$7M Virginia Lottery Winner Bought Ticket Store Customer Didn't Want

Someone out there must be kicking themselves.

An employee at a grocery store in Falls Church, Virginia, hadn't meant to buy a Cash4Life ticket -- but he won $7 million after a customer didn't want it.

Michael Donnelly of Woodbridge was ringing up Powerball tickets for customers at the Harris Teeter store in Columbia Pike when he accidentally hit a wrong button, Virginia Lottery officials said. Instead of generating a Powerball ticket, he accidentally generated a Cash4Life ticket.

The customer didn't want it, so Donnelly ended up buying the ticket himself.

That mistake made him a big winner.

Donnelly's ticket matched all six numbers in the Cash4Life drawing Jan. 7, lottery officials said. He had the option to accept $1,000 per day for the rest of his life or take a one-time payout of $7 million before taxes. He chose the cash, and on Friday, he posed with his big check.

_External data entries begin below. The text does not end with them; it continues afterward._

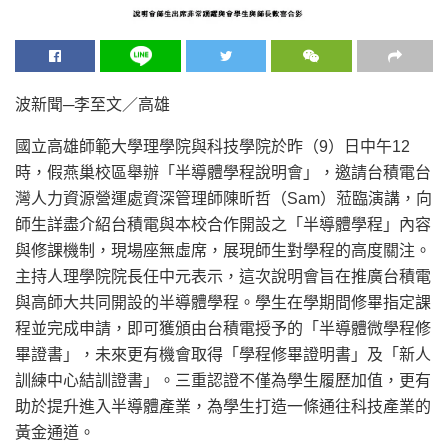
波新聞─李至文／高雄
國立高雄師範大學理學院與科技學院於昨（9）日中午12
時，假燕巢校區舉辦「半導體學程說明會」，邀請台積電台
灣人力資源營運處資深管理師陳昕哲（Sam）蒞臨演講，向
師生詳盡介紹台積電與本校合作開設之「半導體學程」內容
與修課機制，現場座無虛席，展現師生對學程的高度關注。
主持人理學院院長任中元表示，這次說明會旨在推廣台積電
與高師大共同開設的半導體學程。學生在學期間修畢指定課
程並完成申請，即可獲頒由台積電授予的「半導體微學程修
畢證書」，未來更有機會取得「學程修畢證明書」及「新人
訓練中心結訓證書」。三重認證不僅為學生履歷加值，更有
助於提升進入半導體產業，為學生打造一條通往科技產業的
黃金通道。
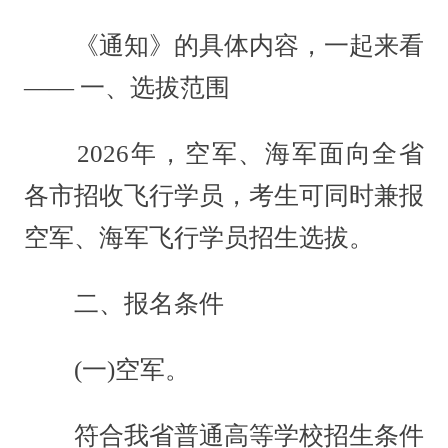
《通知》的具体内容，一起来看
—— 一、选拔范围
2026年，空军、海军面向全省
各市招收飞行学员，考生可同时兼报
空军、海军飞行学员招生选拔。
二、报名条件
(一)空军。
符合我省普通高等学校招生条件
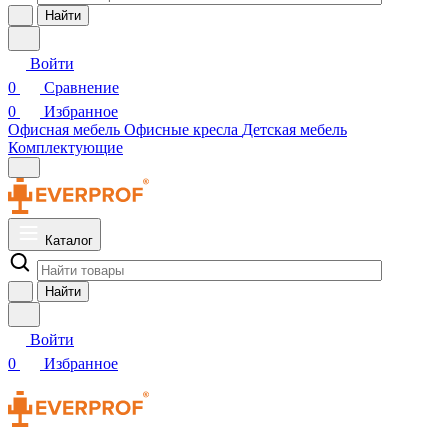
Найти
Войти
0
Сравнение
0
Избранное
Офисная мебель
Офисные кресла
Детская мебель
Комплектующие
Каталог
Найти
Войти
0
Избранное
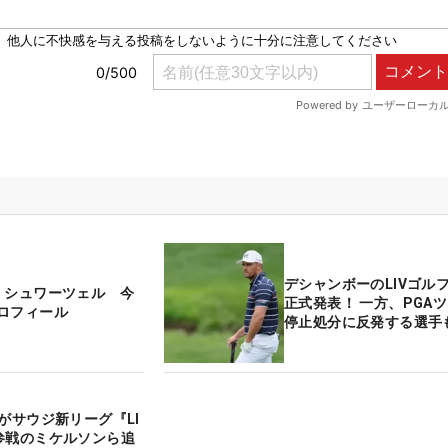
デシャンボーのLIVゴル
・シュワーツェル 今
正式発表！ 一方、PGA
ロフィール
停止処分に反発する選手
ーがサウジ新リーグ『LI
参戦のミケルソンら追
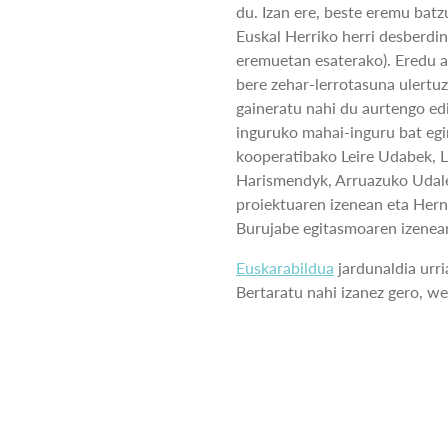
du. Izan ere, beste eremu batz
Euskal Herriko herri desberdin
eremuetan esaterako). Eredu a
bere zehar-lerrotasuna ulertu
gaineratu nahi du aurtengo ed
inguruko mahai-inguru bat egi
kooperatibako Leire Udabek, 
Harismendyk, Arruazuko Udal
proiektuaren izenean eta Hern
Burujabe egitasmoaren izenea
Euskarabildua
jardunaldia urr
Bertaratu nahi izanez gero, 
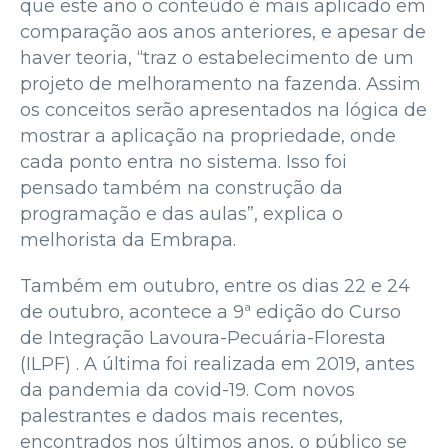
que este ano o conteúdo é mais aplicado em
comparação aos anos anteriores, e apesar de
haver teoria, “traz o estabelecimento de um
projeto de melhoramento na fazenda. Assim
os conceitos serão apresentados na lógica de
mostrar a aplicação na propriedade, onde
cada ponto entra no sistema. Isso foi
pensado também na construção da
programação e das aulas”, explica o
melhorista da Embrapa.
Também em outubro, entre os dias 22 e 24
de outubro, acontece a 9ª edição do Curso
de Integração Lavoura-Pecuária-Floresta
(ILPF) . A última foi realizada em 2019, antes
da pandemia da covid-19. Com novos
palestrantes e dados mais recentes,
encontrados nos últimos anos, o público se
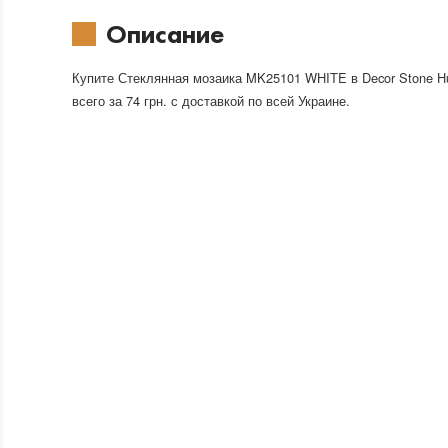
Описание
Купите Стеклянная мозаика MK25101 WHITE в Decor Stone H
всего за 74 грн. с доставкой по всей Украине.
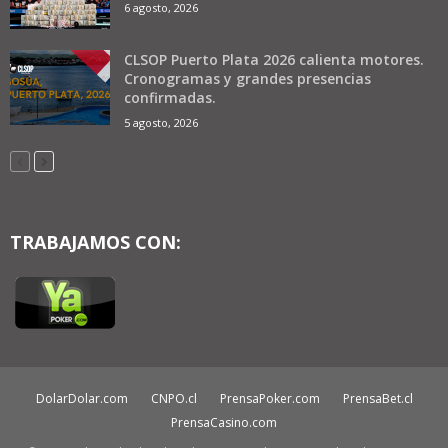
6 agosto, 2026
CLSOP Puerto Plata 2026 calienta motores.
Cronogramas y grandes presencias
confirmadas.
5 agosto, 2026
TRABAJAMOS CON:
DolarDolar.com
CNPO.cl
PrensaPoker.com
PrensaBet.cl
PrensaCasino.com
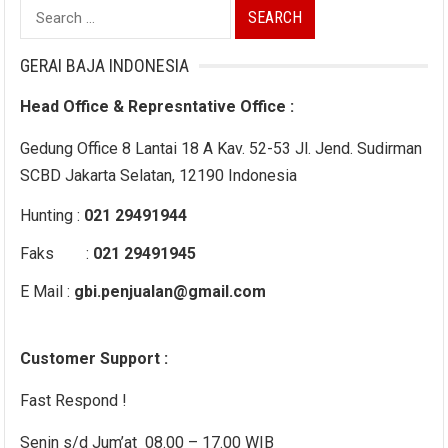
Search
for:
GERAI BAJA INDONESIA
Head Office & Represntative Office :
Gedung Office 8 Lantai 18 A Kav. 52-53 Jl. Jend. Sudirman
SCBD Jakarta Selatan, 12190 Indonesia
Hunting :
021 29491944
Faks :
021 29491945
E Mail :
gbi.penjualan@gmail.com
Customer Support :
Fast Respond !
Senin s/d Jum’at 08.00 – 17.00 WIB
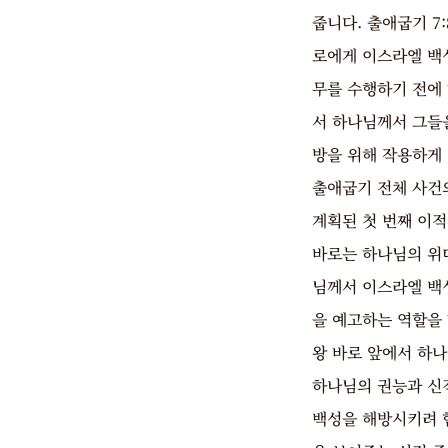
줍니다. 출애굽기 7
로에게 이스라엘 백
무를 수행하기 전에
서 하나님께서 그들
방을 위해 작용하게
출애굽기 전체 사건
계획된 첫 번째 이적
바로는 하나님의 위
님께서 이스라엘 백
을 예고하는 역할을
왕 바로 앞에서 하
하나님의 권능과 신
백성을 해방시키려 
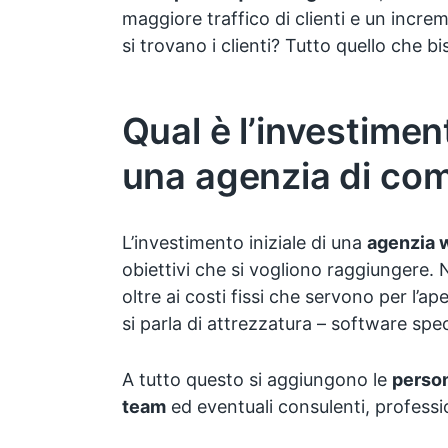
maggiore traffico di clienti e un incre
si trovano i clienti? Tutto quello che b
Qual è l’investimen
una agenzia di co
L’investimento iniziale di una
agenzia 
obiettivi che si vogliono raggiungere. 
oltre ai costi fissi che servono per l’a
si parla di attrezzatura – software spec
A tutto questo si aggiungono le
person
team
ed eventuali consulenti, professio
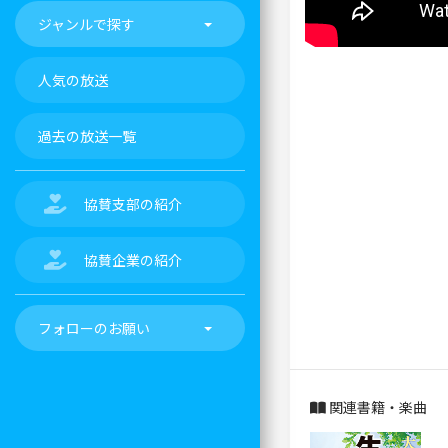
ジャンルで探す
人気の放送
過去の放送一覧
協賛支部の紹介
協賛企業の紹介
フォローのお願い
関連書籍・楽曲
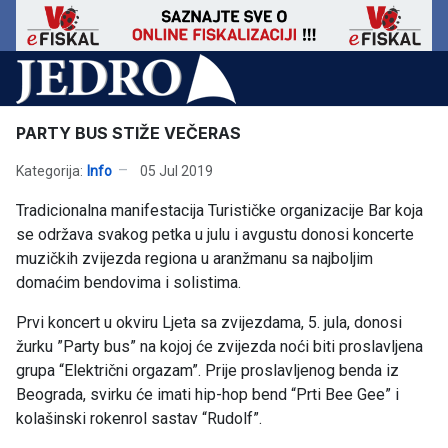
PARTY BUS STIŽE VEČERAS
Kategorija:
Info
05 Jul 2019
Tradicionalna manifestacija Turističke organizacije Bar koja
se održava svakog petka u julu i avgustu donosi koncerte
muzičkih zvijezda regiona u aranžmanu sa najboljim
domaćim bendovima i solistima.
Prvi koncert u okviru Ljeta sa zvijezdama, 5. jula, donosi
žurku ”Party bus” na kojoj će zvijezda noći biti proslavljena
grupa “Električni orgazam”. Prije proslavljenog benda iz
Beograda, svirku će imati hip-hop bend “Prti Bee Gee” i
kolašinski rokenrol sastav “Rudolf”.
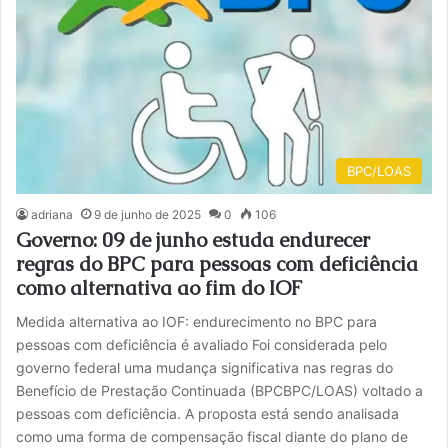
BPC/LOAS
adriana
9 de junho de 2025
0
106
Governo: 09 de junho estuda endurecer
regras do BPC para pessoas com deficiência
como alternativa ao fim do IOF
Medida alternativa ao IOF: endurecimento no BPC para
pessoas com deficiência é avaliado Foi considerada pelo
governo federal uma mudança significativa nas regras do
Benefício de Prestação Continuada (BPCBPC/LOAS) voltado a
pessoas com deficiência. A proposta está sendo analisada
como uma forma de compensação fiscal diante do plano de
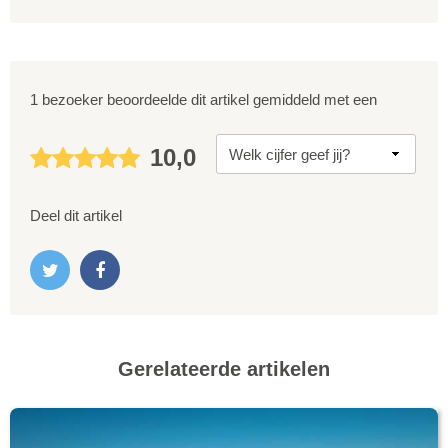
1 bezoeker beoordeelde dit artikel gemiddeld met een
10,0
Deel dit artikel
Gerelateerde artikelen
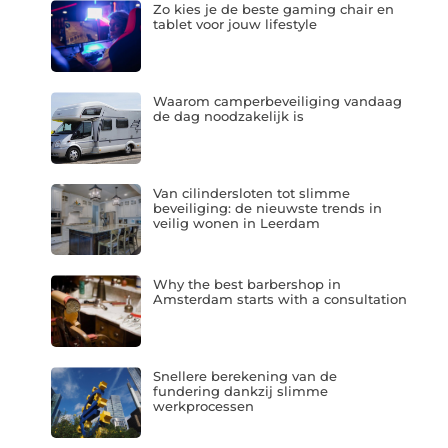
Zo kies je de beste gaming chair en
tablet voor jouw lifestyle
Waarom camperbeveiliging vandaag
de dag noodzakelijk is
Van cilindersloten tot slimme
beveiliging: de nieuwste trends in
veilig wonen in Leerdam
Why the best barbershop in
Amsterdam starts with a consultation
Snellere berekening van de
fundering dankzij slimme
werkprocessen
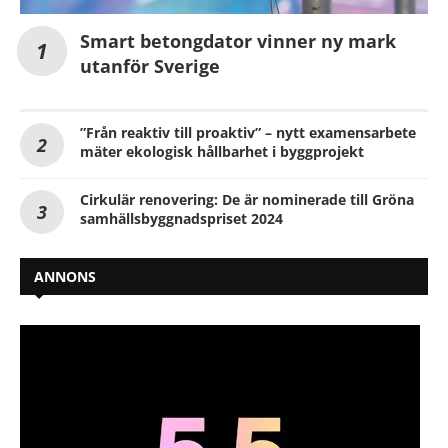
Smart betongdator vinner ny mark
utanför Sverige
”Från reaktiv till proaktiv” – nytt examensarbete
mäter ekologisk hållbarhet i byggprojekt
Cirkulär renovering: De är nominerade till Gröna
samhällsbyggnadspriset 2024
ANNONS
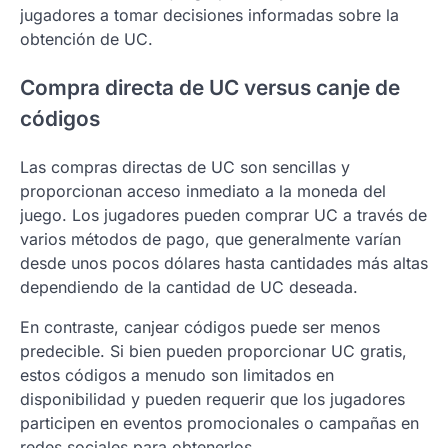
jugadores a tomar decisiones informadas sobre la
obtención de UC.
Compra directa de UC versus canje de
códigos
Las compras directas de UC son sencillas y
proporcionan acceso inmediato a la moneda del
juego. Los jugadores pueden comprar UC a través de
varios métodos de pago, que generalmente varían
desde unos pocos dólares hasta cantidades más altas
dependiendo de la cantidad de UC deseada.
En contraste, canjear códigos puede ser menos
predecible. Si bien pueden proporcionar UC gratis,
estos códigos a menudo son limitados en
disponibilidad y pueden requerir que los jugadores
participen en eventos promocionales o campañas en
redes sociales para obtenerlos.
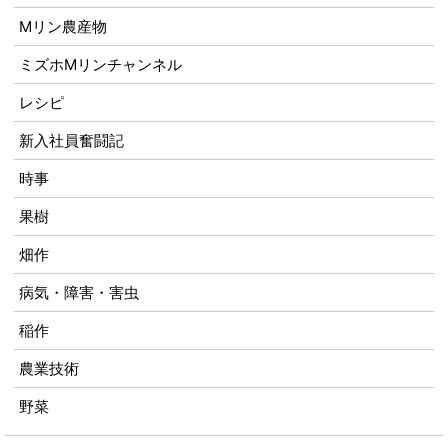
Mリン農産物
ミズホMリンチャンネル
レシピ
新入社員奮闘記
時事
果樹
畑作
病気・障害・害虫
稲作
農業技術
野菜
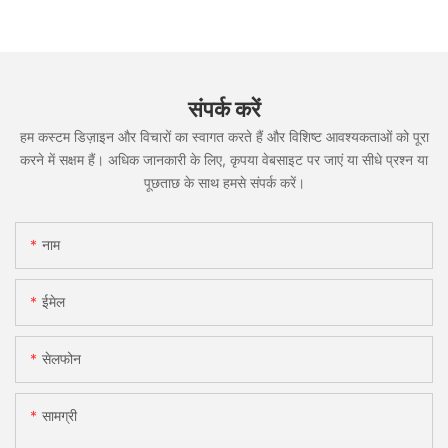
संपर्क करें
हम कस्टम डिज़ाइन और विचारों का स्वागत करते हैं और विशिष्ट आवश्यकताओं को पूरा
करने में सक्षम हैं। अधिक जानकारी के लिए, कृपया वेबसाइट पर जाएं या सीधे प्रश्न या
पूछताछ के साथ हमसे संपर्क करें।
नाम
ईमेल
सेलफोन
सामग्री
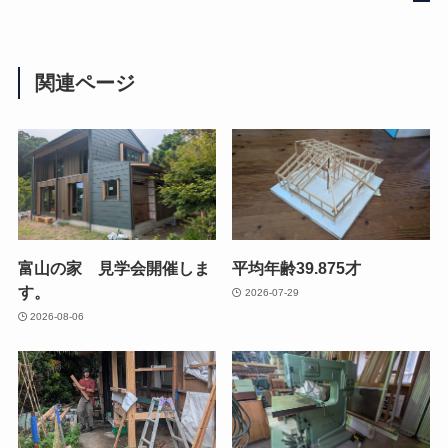
関連ページ
富山の家 見学会開催しま
平均年齢39.875才
す。
2026-07-29
2026-08-06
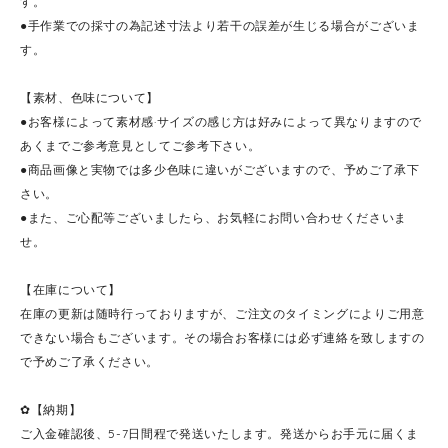
す。
●手作業での採寸の為記述寸法より若干の誤差が生じる場合がございま
す。
【素材、色味について】
●お客様によって素材感·サイズの感じ方は好みによって異なりますので
あくまでご参考意見としてご参考下さい。
●商品画像と実物では多少色味に違いがございますので、予めご了承下
さい。
●また、ご心配等ございましたら、お気軽にお問い合わせくださいま
せ。
【在庫について】
在庫の更新は随時行っておりますが、ご注文のタイミングによりご用意
できない場合もございます。その場合お客様には必ず連絡を致しますの
で予めご了承ください。
✿【納期】
ご入金確認後、5-7日間程で発送いたします。発送からお手元に届くま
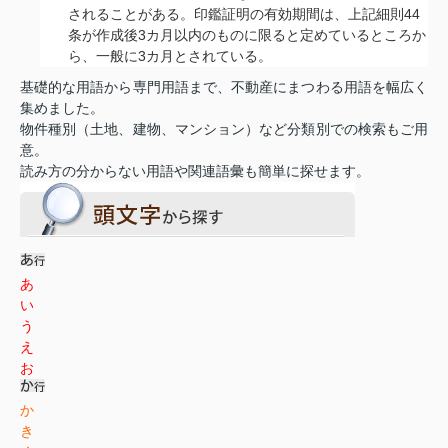
されることがある。印鑑証明の有効期間は、上記細則44
条が作成後3カ月以内のものに限ると定めているところか
ら、一般に3カ月とされている。
基礎的な用語から専門用語まで、不動産にまつわる用語を幅広く
集めました。
物件種別（土地、建物、マンション）など分類別での検索もご用
意。
読み方の分からない用語や関連語彙も簡単に探せます。
あ
い
う
え
お
か
き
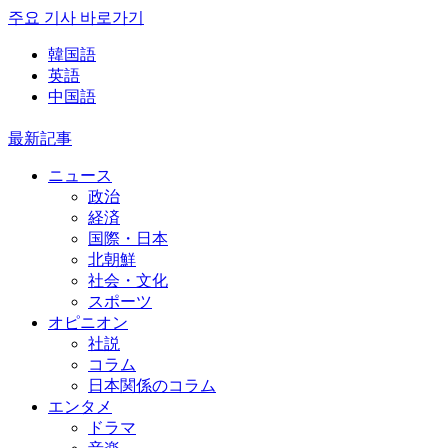
주요 기사 바로가기
韓国語
英語
中国語
最新記事
ニュース
政治
経済
国際・日本
北朝鮮
社会・文化
スポーツ
オピニオン
社説
コラム
日本関係のコラム
エンタメ
ドラマ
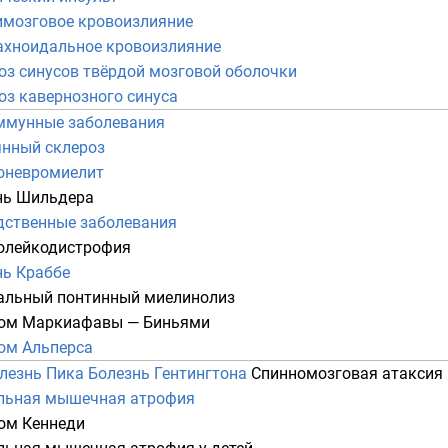
имозговое кровоизлияние
ахноидальное кровоизлияние
оз синусов твёрдой мозговой оболочки
оз кавернозного синуса
ммунные заболевания
янный склероз
оневромиелит
нь Шильдера
дственные заболевания
олейкодистрофия
нь Краббе
альный понтинный миелинолиз
ом Маркиафавы — Биньями
ом Альперса
лезнь Пика
Болезнь Гентингтона
Спинномозговая атаксия
льная мышечная атрофия
ом Кеннеди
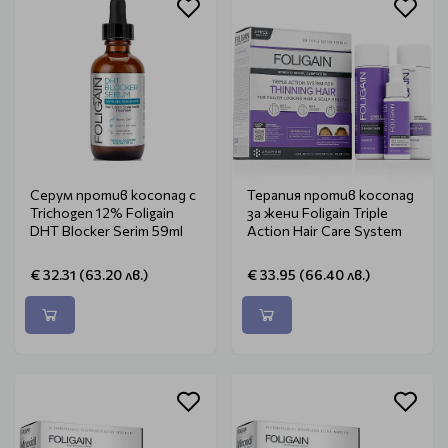
Серум против косопад с
Терапия против косопад
Trichogen 12% Foligain
за жени Foligain Triple
DHT Blocker Serim 59ml
Action Hair Care System
€ 32.31 (63.20 лв.)
€ 33.95 (66.40 лв.)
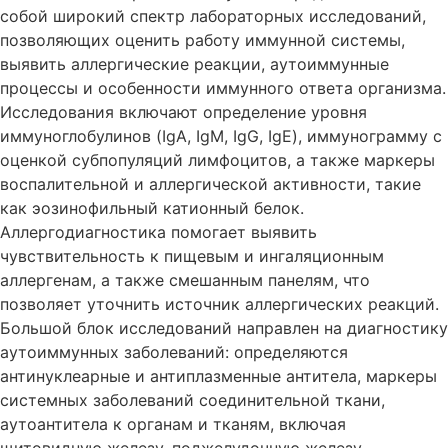
собой широкий спектр лабораторных исследований,
позволяющих оценить работу иммунной системы,
выявить аллергические реакции, аутоиммунные
процессы и особенности иммунного ответа организма.
Исследования включают определение уровня
иммуноглобулинов (IgA, IgM, IgG, IgE), иммунограмму с
оценкой субпопуляций лимфоцитов, а также маркеры
воспалительной и аллергической активности, такие
как эозинофильный катионный белок.
Аллергодиагностика помогает выявить
чувствительность к пищевым и ингаляционным
аллергенам, а также смешанным панелям, что
позволяет уточнить источник аллергических реакций.
Большой блок исследований направлен на диагностику
аутоиммунных заболеваний: определяются
антинуклеарные и антиплазменные антитела, маркеры
системных заболеваний соединительной ткани,
аутоантитела к органам и тканям, включая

"It still hasn't hit me yet," he told lottery officials.

Donnelly didn't know right away he had won. He checked the ticket days after the drawing when a store customer said she had heard a winning ticket had been sold at the store. He checked the numbers and called his wife.

“If that’s true, you have to come home because I’m about to have a heart attack!” she replied, lottery officials said.

Donnelly is Virginia's first top-prize winner in the Cash4Life game, which is played in six states. The odds of winning the top prize are 1 in 21.8 million.